Reproduce each of the following lines verbatim, with no alteration.

[BEGIN RAW RECORDS]

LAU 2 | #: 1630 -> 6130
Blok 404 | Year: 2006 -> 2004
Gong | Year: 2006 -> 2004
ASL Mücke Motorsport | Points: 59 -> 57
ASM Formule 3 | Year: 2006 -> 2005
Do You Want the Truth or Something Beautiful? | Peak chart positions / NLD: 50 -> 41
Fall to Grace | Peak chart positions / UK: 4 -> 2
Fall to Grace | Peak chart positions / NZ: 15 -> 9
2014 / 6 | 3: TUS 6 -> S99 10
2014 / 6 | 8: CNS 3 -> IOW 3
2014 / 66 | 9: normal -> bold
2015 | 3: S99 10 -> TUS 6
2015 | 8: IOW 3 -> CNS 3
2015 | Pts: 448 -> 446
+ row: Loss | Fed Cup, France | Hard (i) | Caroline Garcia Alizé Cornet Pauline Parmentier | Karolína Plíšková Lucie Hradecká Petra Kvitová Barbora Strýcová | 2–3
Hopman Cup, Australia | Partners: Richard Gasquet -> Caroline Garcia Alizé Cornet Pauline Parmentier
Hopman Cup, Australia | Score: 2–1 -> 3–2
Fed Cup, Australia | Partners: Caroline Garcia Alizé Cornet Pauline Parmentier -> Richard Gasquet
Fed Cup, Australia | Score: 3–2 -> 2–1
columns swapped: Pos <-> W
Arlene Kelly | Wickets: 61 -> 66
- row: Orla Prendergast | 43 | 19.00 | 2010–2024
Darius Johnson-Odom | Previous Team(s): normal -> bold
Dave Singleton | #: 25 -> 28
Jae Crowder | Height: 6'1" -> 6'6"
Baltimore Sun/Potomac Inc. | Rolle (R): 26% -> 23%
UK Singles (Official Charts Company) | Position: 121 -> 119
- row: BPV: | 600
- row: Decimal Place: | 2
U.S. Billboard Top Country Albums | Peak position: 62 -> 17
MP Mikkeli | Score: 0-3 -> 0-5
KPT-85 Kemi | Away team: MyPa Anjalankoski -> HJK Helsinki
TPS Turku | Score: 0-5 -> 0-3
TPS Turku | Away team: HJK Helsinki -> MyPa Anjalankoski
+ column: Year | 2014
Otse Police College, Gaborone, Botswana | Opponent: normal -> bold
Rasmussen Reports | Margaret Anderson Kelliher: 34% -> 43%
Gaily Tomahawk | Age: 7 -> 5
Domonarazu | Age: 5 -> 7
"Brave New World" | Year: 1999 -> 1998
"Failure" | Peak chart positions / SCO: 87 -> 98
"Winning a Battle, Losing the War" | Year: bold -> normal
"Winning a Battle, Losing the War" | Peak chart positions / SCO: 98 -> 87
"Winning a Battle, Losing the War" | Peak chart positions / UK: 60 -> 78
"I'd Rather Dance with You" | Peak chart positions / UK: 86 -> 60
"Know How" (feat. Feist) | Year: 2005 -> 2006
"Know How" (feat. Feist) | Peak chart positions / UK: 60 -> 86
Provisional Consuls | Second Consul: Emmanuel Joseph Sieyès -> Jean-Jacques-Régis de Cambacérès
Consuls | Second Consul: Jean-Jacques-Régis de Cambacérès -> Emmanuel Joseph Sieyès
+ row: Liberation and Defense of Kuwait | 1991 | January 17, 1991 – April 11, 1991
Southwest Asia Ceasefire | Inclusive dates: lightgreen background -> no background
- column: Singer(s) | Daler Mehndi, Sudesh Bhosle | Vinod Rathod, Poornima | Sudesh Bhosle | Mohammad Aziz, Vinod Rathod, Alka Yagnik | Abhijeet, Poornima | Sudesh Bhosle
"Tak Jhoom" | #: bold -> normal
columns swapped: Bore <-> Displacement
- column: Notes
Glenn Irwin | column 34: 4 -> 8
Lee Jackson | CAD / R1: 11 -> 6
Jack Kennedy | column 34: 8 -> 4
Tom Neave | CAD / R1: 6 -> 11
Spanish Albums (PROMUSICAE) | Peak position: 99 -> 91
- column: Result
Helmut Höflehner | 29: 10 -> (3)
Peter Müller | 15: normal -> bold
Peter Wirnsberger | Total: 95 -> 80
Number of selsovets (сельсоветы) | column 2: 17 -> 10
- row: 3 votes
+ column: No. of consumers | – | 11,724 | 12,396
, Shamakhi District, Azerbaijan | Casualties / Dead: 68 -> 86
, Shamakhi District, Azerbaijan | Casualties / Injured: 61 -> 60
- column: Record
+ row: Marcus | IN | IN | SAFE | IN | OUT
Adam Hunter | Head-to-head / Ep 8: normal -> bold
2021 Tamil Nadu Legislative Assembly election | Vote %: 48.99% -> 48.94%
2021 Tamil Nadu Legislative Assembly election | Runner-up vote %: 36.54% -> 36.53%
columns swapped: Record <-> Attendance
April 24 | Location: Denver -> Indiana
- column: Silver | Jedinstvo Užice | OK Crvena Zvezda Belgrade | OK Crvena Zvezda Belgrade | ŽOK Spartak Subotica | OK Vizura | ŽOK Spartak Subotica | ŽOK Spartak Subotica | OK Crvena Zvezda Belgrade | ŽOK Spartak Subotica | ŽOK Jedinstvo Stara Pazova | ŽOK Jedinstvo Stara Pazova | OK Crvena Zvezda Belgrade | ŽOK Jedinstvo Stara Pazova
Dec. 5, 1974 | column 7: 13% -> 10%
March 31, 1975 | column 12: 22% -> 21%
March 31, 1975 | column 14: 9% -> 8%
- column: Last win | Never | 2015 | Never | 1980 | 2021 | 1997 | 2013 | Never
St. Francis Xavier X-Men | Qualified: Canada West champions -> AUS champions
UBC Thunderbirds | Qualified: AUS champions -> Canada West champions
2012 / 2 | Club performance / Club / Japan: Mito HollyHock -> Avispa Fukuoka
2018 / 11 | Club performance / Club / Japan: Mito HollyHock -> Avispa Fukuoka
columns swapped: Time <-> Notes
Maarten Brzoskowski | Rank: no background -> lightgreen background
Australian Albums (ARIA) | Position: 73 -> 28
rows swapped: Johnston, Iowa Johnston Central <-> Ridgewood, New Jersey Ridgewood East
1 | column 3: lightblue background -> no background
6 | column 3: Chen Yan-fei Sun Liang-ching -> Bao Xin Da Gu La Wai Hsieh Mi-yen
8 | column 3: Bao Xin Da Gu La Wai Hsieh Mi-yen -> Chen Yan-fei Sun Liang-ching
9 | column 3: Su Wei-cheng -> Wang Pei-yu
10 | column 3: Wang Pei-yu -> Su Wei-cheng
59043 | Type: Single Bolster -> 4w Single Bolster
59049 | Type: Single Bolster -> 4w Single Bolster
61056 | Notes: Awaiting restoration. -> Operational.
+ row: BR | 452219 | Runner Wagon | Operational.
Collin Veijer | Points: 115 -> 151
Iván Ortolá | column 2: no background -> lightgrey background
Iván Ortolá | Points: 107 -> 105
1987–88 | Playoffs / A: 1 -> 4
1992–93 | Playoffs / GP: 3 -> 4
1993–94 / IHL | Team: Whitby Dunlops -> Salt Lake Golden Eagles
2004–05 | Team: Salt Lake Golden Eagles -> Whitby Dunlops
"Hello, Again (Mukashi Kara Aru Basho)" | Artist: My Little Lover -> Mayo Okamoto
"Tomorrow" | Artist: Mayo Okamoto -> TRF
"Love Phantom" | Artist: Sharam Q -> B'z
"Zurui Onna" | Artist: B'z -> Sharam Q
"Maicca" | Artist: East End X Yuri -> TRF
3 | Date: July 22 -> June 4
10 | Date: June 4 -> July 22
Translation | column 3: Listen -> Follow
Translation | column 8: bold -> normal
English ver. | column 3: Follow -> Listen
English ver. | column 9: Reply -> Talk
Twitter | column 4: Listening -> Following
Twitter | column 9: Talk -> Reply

[END RAW RECORDS]

**WORKED ANSWER**
LAU 2 | #: 1630 -> 6130
Blok 404 | Year: 2006 -> 2004
Gong | Year: 2006 -> 2004
ASL Mücke Motorsport | Points: 59 -> 57
ASM Formule 3 | Year: 2006 -> 2005
Do You Want the Truth or Something Beautiful? | Peak chart positions / NLD: 50 -> 41
Fall to Grace | Peak chart positions / UK: 4 -> 2
Fall to Grace | Peak chart positions / NZ: 15 -> 9
2014 / 6 | 3: TUS 6 -> S99 10
2014 / 6 | 8: CNS 3 -> IOW 3
2014 / 66 | 9: normal -> bold
2015 | 3: S99 10 -> TUS 6
2015 | 8: IOW 3 -> CNS 3
2015 | Pts: 448 -> 446
+ row: Loss | Fed Cup, France | Hard (i) | Caroline Garcia Alizé Cornet Pauline Parmentier | Karolína Plíšková Lucie Hradecká Petra Kvitová Barbora Strýcová | 2–3
Hopman Cup, Australia | Partners: Richard Gasquet -> Caroline Garcia Alizé Cornet Pauline Parmentier
Hopman Cup, Australia | Score: 2–1 -> 3–2
Fed Cup, Australia | Partners: Caroline Garcia Alizé Cornet Pauline Parmentier -> Richard Gasquet
Fed Cup, Australia | Score: 3–2 -> 2–1
columns swapped: Pos <-> W
Arlene Kelly | Wickets: 61 -> 66
- row: Orla Prendergast | 43 | 19.00 | 2010–2024
Darius Johnson-Odom | Previous Team(s): normal -> bold
Dave Singleton | #: 25 -> 28
Jae Crowder | Height: 6'1" -> 6'6"
Baltimore Sun/Potomac Inc. | Rolle (R): 26% -> 23%
UK Singles (Official Charts Company) | Position: 121 -> 119
- row: BPV: | 600
- row: Decimal Place: | 2
U.S. Billboard Top Country Albums | Peak position: 62 -> 17
MP Mikkeli | Score: 0-3 -> 0-5
KPT-85 Kemi | Away team: MyPa Anjalankoski -> HJK Helsinki
TPS Turku | Score: 0-5 -> 0-3
TPS Turku | Away team: HJK Helsinki -> MyPa Anjalankoski
+ column: Year | 2014
Otse Police College, Gaborone, Botswana | Opponent: normal -> bold
Rasmussen Reports | Margaret Anderson Kelliher: 34% -> 43%
Gaily Tomahawk | Age: 7 -> 5
Domonarazu | Age: 5 -> 7
"Brave New World" | Year: 1999 -> 1998
"Failure" | Peak chart positions / SCO: 87 -> 98
"Winning a Battle, Losing the War" | Year: bold -> normal
"Winning a Battle, Losing the War" | Peak chart positions / SCO: 98 -> 87
"Winning a Battle, Losing the War" | Peak chart positions / UK: 60 -> 78
"I'd Rather Dance with You" | Peak chart positions / UK: 86 -> 60
"Know How" (feat. Feist) | Year: 2005 -> 2006
"Know How" (feat. Feist) | Peak chart positions / UK: 60 -> 86
Provisional Consuls | Second Consul: Emmanuel Joseph Sieyès -> Jean-Jacques-Régis de Cambacérès
Consuls | Second Consul: Jean-Jacques-Régis de Cambacérès -> Emmanuel Joseph Sieyès
+ row: Liberation and Defense of Kuwait | 1991 | January 17, 1991 – April 11, 1991
Southwest Asia Ceasefire | Inclusive dates: lightgreen background -> no background
- column: Singer(s) | Daler Mehndi, Sudesh Bhosle | Vinod Rathod, Poornima | Sudesh Bhosle | Mohammad Aziz, Vinod Rathod, Alka Yagnik | Abhijeet, Poornima | Sudesh Bhosle
"Tak Jhoom" | #: bold -> normal
columns swapped: Bore <-> Displacement
- column: Notes
Glenn Irwin | column 34: 4 -> 8
Lee Jackson | CAD / R1: 11 -> 6
Jack Kennedy | column 34: 8 -> 4
Tom Neave | CAD / R1: 6 -> 11
Spanish Albums (PROMUSICAE) | Peak position: 99 -> 91
- column: Result
Helmut Höflehner | 29: 10 -> (3)
Peter Müller | 15: normal -> bold
Peter Wirnsberger | Total: 95 -> 80
Number of selsovets (сельсоветы) | column 2: 17 -> 10
- row: 3 votes
+ column: No. of consumers | – | 11,724 | 12,396
, Shamakhi District, Azerbaijan | Casualties / Dead: 68 -> 86
, Shamakhi District, Azerbaijan | Casualties / Injured: 61 -> 60
- column: Record
+ row: Marcus | IN | IN | SAFE | IN | OUT
Adam Hunter | Head-to-head / Ep 8: normal -> bold
2021 Tamil Nadu Legislative Assembly election | Vote %: 48.99% -> 48.94%
2021 Tamil Nadu Legislative Assembly election | Runner-up vote %: 36.54% -> 36.53%
columns swapped: Record <-> Attendance
April 24 | Location: Denver -> Indiana
- column: Silver | Jedinstvo Užice | OK Crvena Zvezda Belgrade | OK Crvena Zvezda Belgrade | ŽOK Spartak Subotica | OK Vizura | ŽOK Spartak Subotica | ŽOK Spartak Subotica | OK Crvena Zvezda Belgrade | ŽOK Spartak Subotica | ŽOK Jedinstvo Stara Pazova | ŽOK Jedinstvo Stara Pazova | OK Crvena Zvezda Belgrade | ŽOK Jedinstvo Stara Pazova
Dec. 5, 1974 | column 7: 13% -> 10%
March 31, 1975 | column 12: 22% -> 21%
March 31, 1975 | column 14: 9% -> 8%
- column: Last win | Never | 2015 | Never | 1980 | 2021 | 1997 | 2013 | Never
St. Francis Xavier X-Men | Qualified: Canada West champions -> AUS champions
UBC Thunderbirds | Qualified: AUS champions -> Canada West champions
2012 / 2 | Club performance / Club / Japan: Mito HollyHock -> Avispa Fukuoka
2018 / 11 | Club performance / Club / Japan: Mito HollyHock -> Avispa Fukuoka
columns swapped: Time <-> Notes
Maarten Brzoskowski | Rank: no background -> lightgreen background
Australian Albums (ARIA) | Position: 73 -> 28
rows swapped: Johnston, Iowa Johnston Central <-> Ridgewood, New Jersey Ridgewood East
1 | column 3: lightblue background -> no background
6 | column 3: Chen Yan-fei Sun Liang-ching -> Bao Xin Da Gu La Wai Hsieh Mi-yen
8 | column 3: Bao Xin Da Gu La Wai Hsieh Mi-yen -> Chen Yan-fei Sun Liang-ching
9 | column 3: Su Wei-cheng -> Wang Pei-yu
10 | column 3: Wang Pei-yu -> Su Wei-cheng
59043 | Type: Single Bolster -> 4w Single Bolster
59049 | Type: Single Bolster -> 4w Single Bolster
61056 | Notes: Awaiting restoration. -> Operational.
+ row: BR | 452219 | Runner Wagon | Operational.
Collin Veijer | Points: 115 -> 151
Iván Ortolá | column 2: no background -> lightgrey background
Iván Ortolá | Points: 107 -> 105
1987–88 | Playoffs / A: 1 -> 4
1992–93 | Playoffs / GP: 3 -> 4
1993–94 / IHL | Team: Whitby Dunlops -> Salt Lake Golden Eagles
2004–05 | Team: Salt Lake Golden Eagles -> Whitby Dunlops
"Hello, Again (Mukashi Kara Aru Basho)" | Artist: My Little Lover -> Mayo Okamoto
"Tomorrow" | Artist: Mayo Okamoto -> TRF
"Love Phantom" | Artist: Sharam Q -> B'z
"Zurui Onna" | Artist: B'z -> Sharam Q
"Maicca" | Artist: East End X Yuri -> TRF
3 | Date: July 22 -> June 4
10 | Date: June 4 -> July 22
Translation | column 3: Listen -> Follow
Translation | column 8: bold -> normal
English ver. | column 3: Follow -> Listen
English ver. | column 9: Reply -> Talk
Twitter | column 4: Listening -> Following
Twitter | column 9: Talk -> Reply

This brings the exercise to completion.